_Data records_.
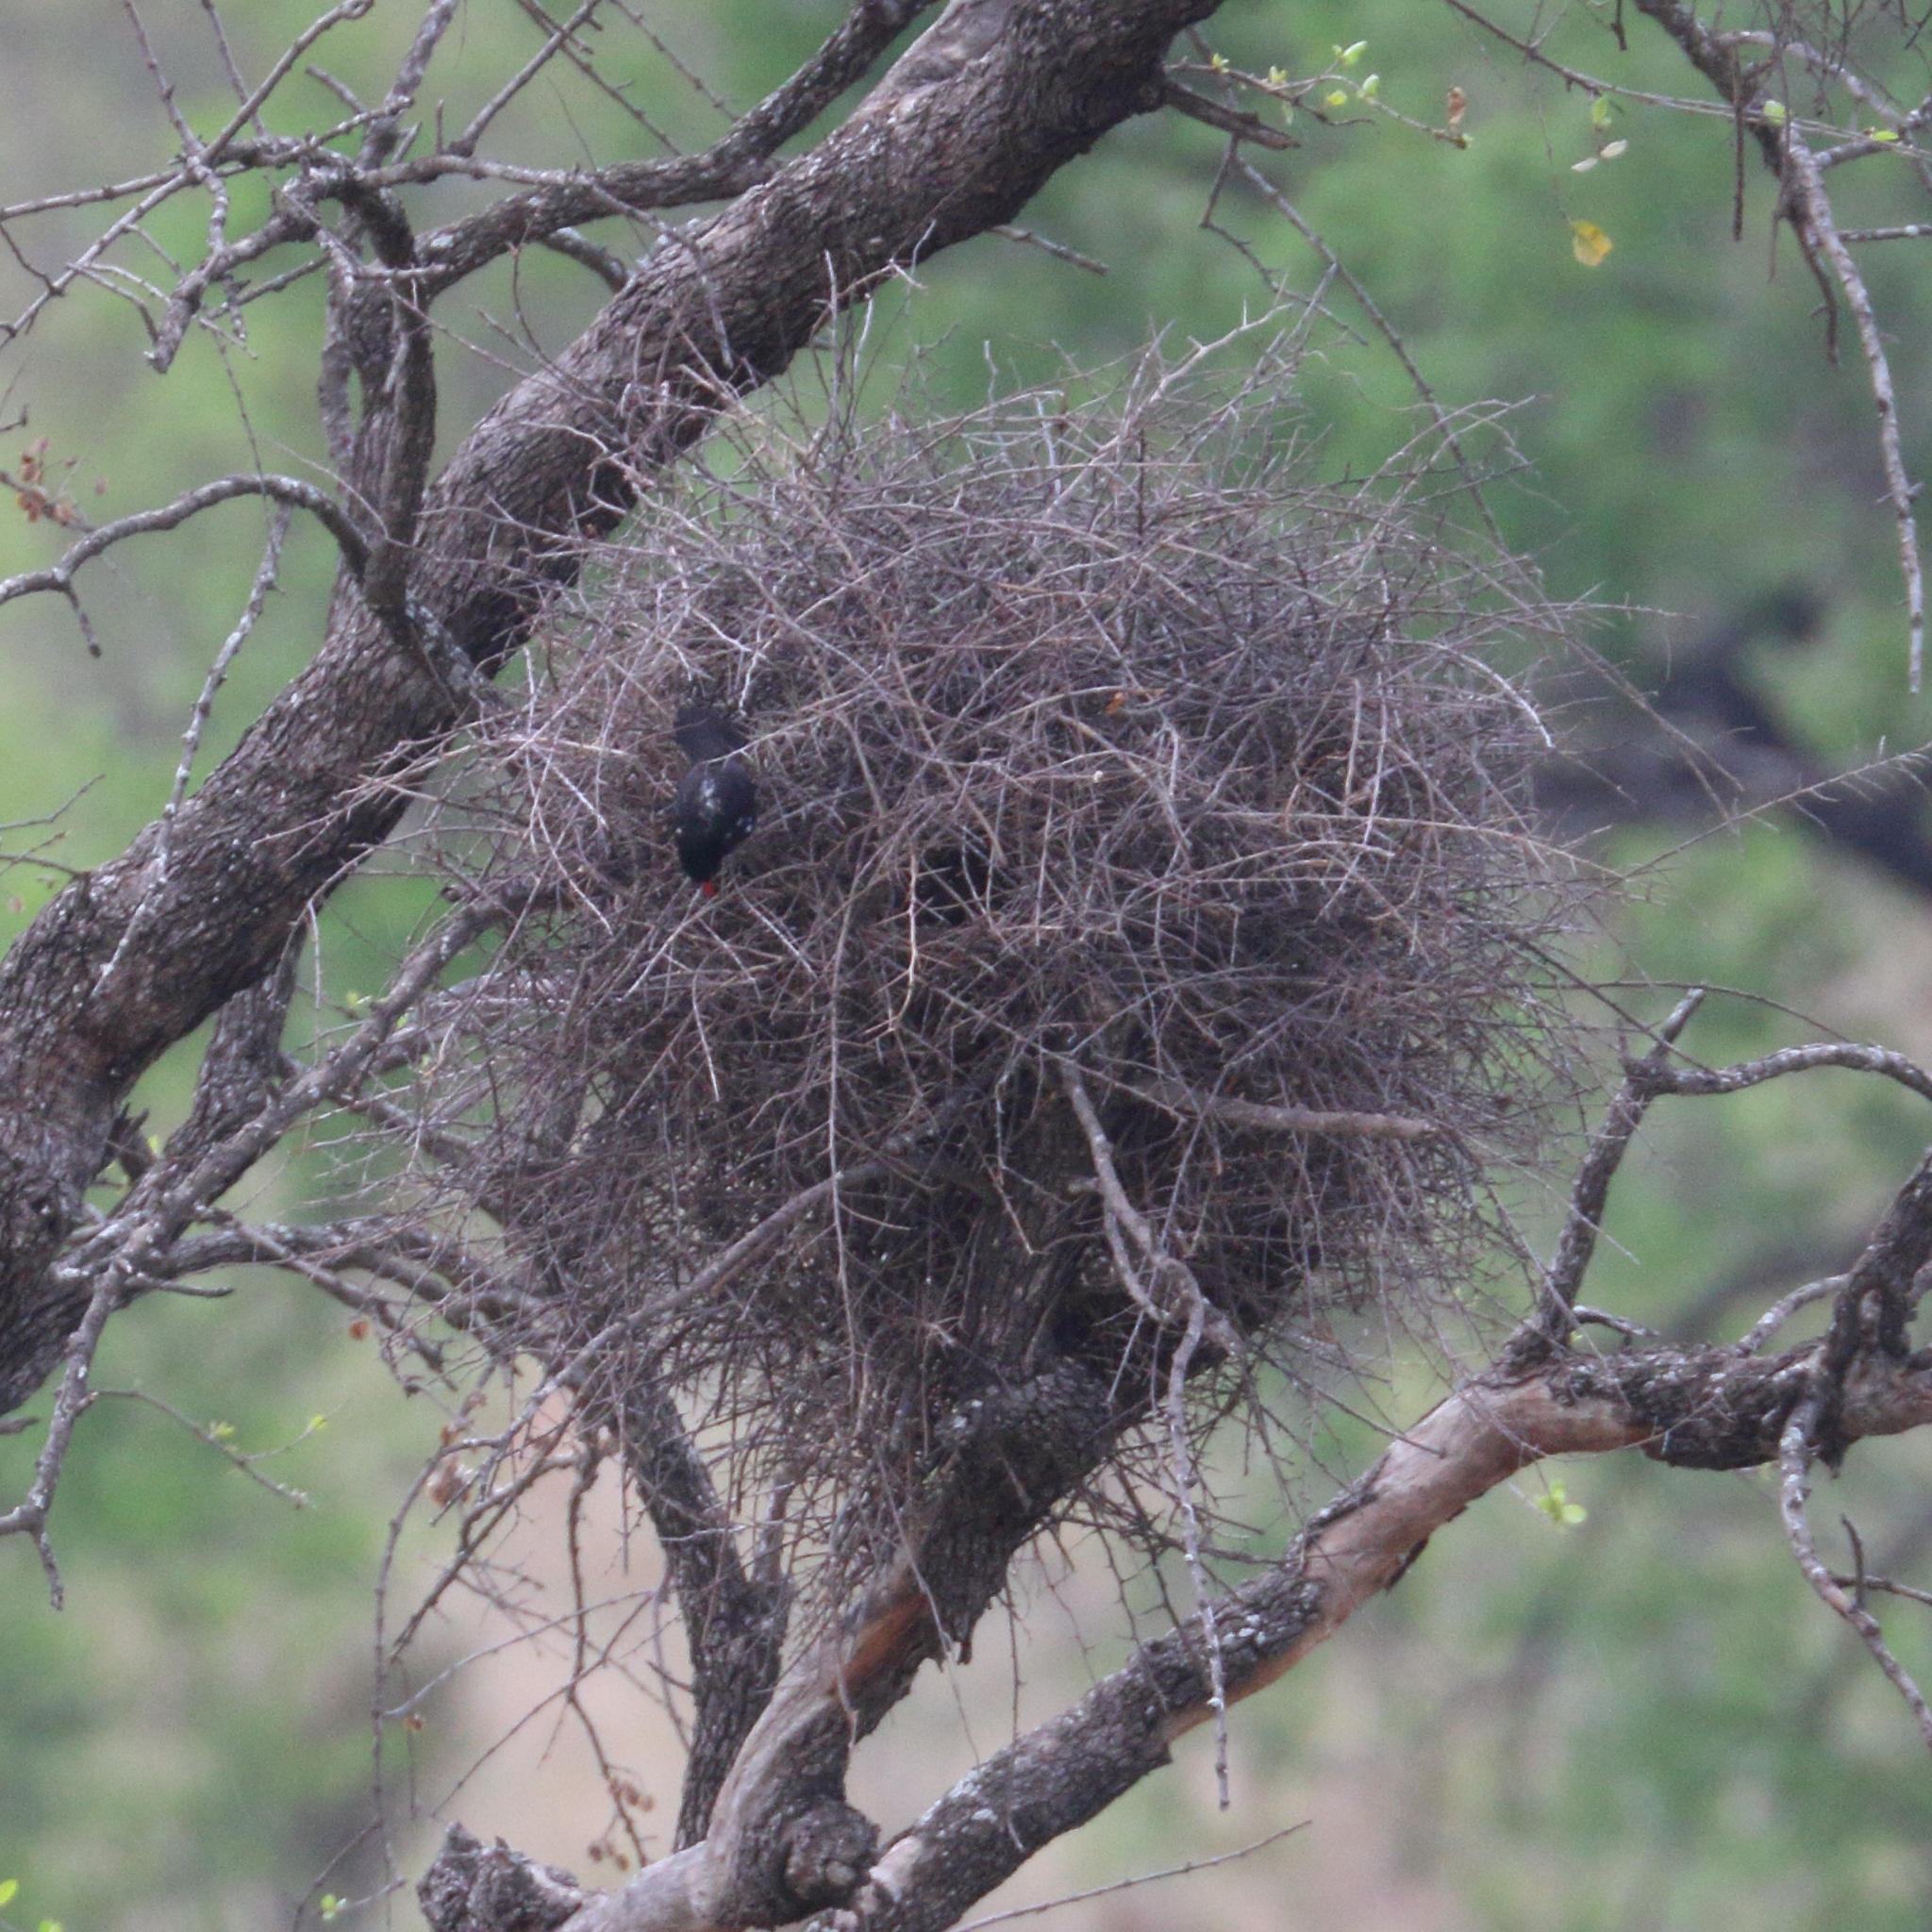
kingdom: Animalia
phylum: Chordata
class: Aves
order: Passeriformes
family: Ploceidae
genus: Bubalornis
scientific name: Bubalornis niger
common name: Red-billed buffalo weaver
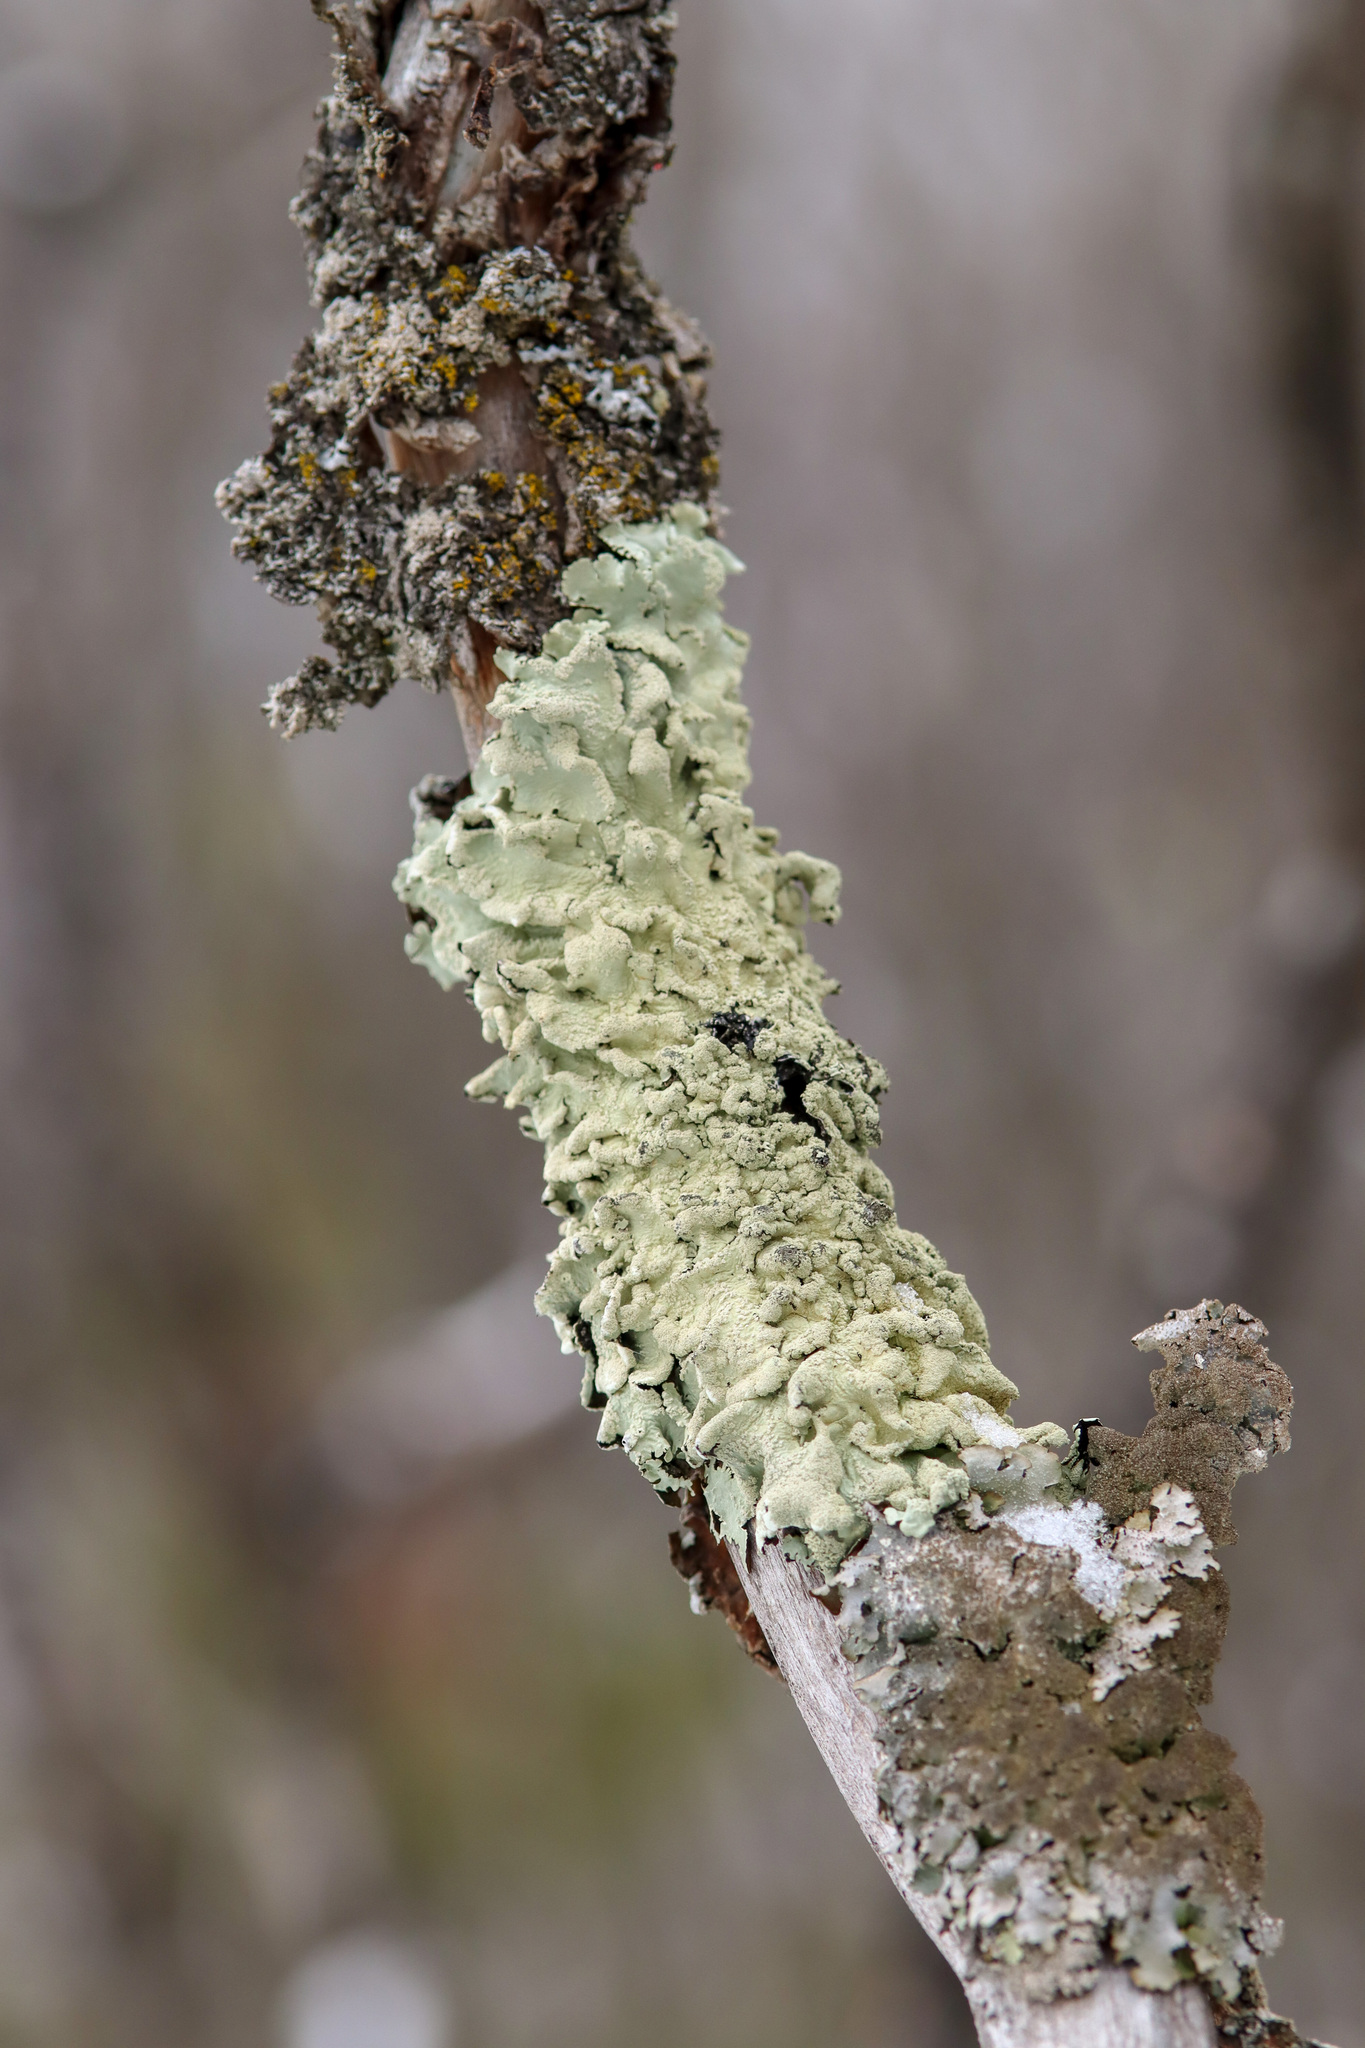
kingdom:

_Exercise_. Can you recast the lines of all the records above as a Markdown table with two columns, Row and Line, numbering each line and skipping blank lines? Leave the pictures out of the answer.

_Exercise output_.
| Row | Line |
|---|---|
| 1 | kingdom: Animalia |
| 2 | phylum: Chordata |
| 3 | class: Aves |
| 4 | order: Passeriformes |
| 5 | family: Ploceidae |
| 6 | genus: Bubalornis |
| 7 | scientific name: Bubalornis niger |
| 8 | common name: Red-billed buffalo weaver |
| 9 | kingdom: |